EXCERPTED RECORDS =

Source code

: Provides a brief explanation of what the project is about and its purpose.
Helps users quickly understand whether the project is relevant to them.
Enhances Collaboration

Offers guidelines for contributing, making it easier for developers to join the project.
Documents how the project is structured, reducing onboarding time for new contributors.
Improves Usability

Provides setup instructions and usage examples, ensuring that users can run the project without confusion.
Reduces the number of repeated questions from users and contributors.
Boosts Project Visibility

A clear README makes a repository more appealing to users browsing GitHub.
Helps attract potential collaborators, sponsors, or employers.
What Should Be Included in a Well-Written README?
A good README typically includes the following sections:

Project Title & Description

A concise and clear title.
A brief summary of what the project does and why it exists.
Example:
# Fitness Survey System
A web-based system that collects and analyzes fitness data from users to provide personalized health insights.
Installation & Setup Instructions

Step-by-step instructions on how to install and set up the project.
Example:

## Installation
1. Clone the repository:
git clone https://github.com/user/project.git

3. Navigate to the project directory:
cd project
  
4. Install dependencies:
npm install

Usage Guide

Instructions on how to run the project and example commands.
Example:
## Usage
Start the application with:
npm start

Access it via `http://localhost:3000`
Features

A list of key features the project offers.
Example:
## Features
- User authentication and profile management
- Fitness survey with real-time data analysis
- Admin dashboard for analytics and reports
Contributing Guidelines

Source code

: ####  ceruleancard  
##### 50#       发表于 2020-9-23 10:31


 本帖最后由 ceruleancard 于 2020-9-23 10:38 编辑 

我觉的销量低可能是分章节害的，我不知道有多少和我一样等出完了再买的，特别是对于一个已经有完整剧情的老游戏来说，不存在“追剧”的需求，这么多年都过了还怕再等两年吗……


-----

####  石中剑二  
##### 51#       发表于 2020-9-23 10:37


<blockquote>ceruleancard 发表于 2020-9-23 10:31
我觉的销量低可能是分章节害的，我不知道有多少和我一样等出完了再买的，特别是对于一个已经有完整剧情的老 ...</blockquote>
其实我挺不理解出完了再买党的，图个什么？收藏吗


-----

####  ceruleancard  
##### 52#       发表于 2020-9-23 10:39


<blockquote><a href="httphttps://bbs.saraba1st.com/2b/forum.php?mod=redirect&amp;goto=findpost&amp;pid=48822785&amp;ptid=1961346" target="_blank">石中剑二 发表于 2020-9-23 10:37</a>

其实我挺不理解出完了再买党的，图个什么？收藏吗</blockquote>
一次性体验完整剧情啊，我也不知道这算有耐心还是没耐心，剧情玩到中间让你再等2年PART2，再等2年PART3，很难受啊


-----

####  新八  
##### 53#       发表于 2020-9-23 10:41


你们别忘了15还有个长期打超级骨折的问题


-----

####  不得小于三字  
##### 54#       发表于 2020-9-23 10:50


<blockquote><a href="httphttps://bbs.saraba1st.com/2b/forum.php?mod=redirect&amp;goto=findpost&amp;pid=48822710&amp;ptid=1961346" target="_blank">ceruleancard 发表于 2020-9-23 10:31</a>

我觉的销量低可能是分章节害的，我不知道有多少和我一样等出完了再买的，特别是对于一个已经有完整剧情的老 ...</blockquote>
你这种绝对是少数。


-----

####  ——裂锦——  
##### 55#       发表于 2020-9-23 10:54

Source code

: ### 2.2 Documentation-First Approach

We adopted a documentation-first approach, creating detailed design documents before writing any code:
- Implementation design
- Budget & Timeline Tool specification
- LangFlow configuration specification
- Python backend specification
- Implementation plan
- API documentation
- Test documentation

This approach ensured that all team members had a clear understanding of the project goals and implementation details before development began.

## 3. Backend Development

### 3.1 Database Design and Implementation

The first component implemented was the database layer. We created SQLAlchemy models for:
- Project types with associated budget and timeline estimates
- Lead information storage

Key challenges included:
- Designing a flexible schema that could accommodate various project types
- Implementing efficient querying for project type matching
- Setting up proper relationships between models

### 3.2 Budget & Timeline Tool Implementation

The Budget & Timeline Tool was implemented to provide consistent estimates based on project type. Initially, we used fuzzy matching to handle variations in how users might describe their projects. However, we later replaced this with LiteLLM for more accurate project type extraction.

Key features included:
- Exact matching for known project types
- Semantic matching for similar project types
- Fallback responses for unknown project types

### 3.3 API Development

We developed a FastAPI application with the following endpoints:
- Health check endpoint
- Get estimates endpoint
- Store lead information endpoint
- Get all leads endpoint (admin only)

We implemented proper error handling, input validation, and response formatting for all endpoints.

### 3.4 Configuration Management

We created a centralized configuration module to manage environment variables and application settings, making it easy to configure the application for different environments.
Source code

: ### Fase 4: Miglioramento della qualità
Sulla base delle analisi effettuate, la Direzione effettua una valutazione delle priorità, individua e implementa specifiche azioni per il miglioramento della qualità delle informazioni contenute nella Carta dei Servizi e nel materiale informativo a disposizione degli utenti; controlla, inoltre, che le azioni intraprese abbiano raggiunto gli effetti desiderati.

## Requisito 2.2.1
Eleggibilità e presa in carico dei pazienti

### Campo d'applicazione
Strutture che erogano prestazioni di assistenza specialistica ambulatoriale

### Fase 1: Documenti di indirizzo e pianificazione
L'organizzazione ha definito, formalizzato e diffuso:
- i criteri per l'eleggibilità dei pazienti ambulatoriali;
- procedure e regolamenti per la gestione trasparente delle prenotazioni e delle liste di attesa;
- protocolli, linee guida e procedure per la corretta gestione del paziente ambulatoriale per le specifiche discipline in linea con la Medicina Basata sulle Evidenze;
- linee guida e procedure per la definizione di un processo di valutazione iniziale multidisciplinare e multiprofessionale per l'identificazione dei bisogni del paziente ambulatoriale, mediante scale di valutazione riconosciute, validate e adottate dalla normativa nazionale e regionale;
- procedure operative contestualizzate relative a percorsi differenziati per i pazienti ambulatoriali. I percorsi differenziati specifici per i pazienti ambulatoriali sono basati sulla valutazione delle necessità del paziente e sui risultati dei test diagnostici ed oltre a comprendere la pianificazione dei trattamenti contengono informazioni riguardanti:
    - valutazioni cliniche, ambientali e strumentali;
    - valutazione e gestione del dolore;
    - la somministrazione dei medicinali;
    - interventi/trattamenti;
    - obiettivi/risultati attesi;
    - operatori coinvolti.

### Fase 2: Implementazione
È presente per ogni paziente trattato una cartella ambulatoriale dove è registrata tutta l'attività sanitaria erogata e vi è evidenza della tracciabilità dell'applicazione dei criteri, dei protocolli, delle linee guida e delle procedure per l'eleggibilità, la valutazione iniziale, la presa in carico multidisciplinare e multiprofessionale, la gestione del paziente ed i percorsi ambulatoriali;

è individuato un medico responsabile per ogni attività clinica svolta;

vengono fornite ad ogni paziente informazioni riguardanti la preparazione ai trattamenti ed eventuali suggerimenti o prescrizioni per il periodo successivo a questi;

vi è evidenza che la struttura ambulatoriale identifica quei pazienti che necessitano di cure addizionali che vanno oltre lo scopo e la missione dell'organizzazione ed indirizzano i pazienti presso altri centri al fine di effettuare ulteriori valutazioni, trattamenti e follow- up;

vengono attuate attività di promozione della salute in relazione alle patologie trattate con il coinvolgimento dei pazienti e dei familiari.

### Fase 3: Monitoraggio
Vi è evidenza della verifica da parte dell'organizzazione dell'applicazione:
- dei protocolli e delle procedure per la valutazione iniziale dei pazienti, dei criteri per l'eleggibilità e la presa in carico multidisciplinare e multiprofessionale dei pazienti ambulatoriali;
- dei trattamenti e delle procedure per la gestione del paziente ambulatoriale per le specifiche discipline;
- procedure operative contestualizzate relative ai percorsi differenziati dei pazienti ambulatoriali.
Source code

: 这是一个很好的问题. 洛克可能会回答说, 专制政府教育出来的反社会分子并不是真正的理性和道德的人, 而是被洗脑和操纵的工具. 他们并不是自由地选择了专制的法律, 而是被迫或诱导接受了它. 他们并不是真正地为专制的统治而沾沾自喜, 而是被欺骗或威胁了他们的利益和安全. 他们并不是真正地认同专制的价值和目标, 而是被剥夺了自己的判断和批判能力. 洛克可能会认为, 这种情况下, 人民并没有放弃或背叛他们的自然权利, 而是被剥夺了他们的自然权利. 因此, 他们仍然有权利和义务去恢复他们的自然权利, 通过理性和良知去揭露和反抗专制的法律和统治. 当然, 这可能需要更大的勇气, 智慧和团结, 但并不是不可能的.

WHAT YOU NEED TO DO = Lines after the one containing "Offers guidelines for" are not wanted; repeat exactly each line above from the first up to and including it.

EXERCISE RESULT =
Source code

: Provides a brief explanation of what the project is about and its purpose.
Helps users quickly understand whether the project is relevant to them.
Enhances Collaboration

Offers guidelines for contributing, making it easier for developers to join the project.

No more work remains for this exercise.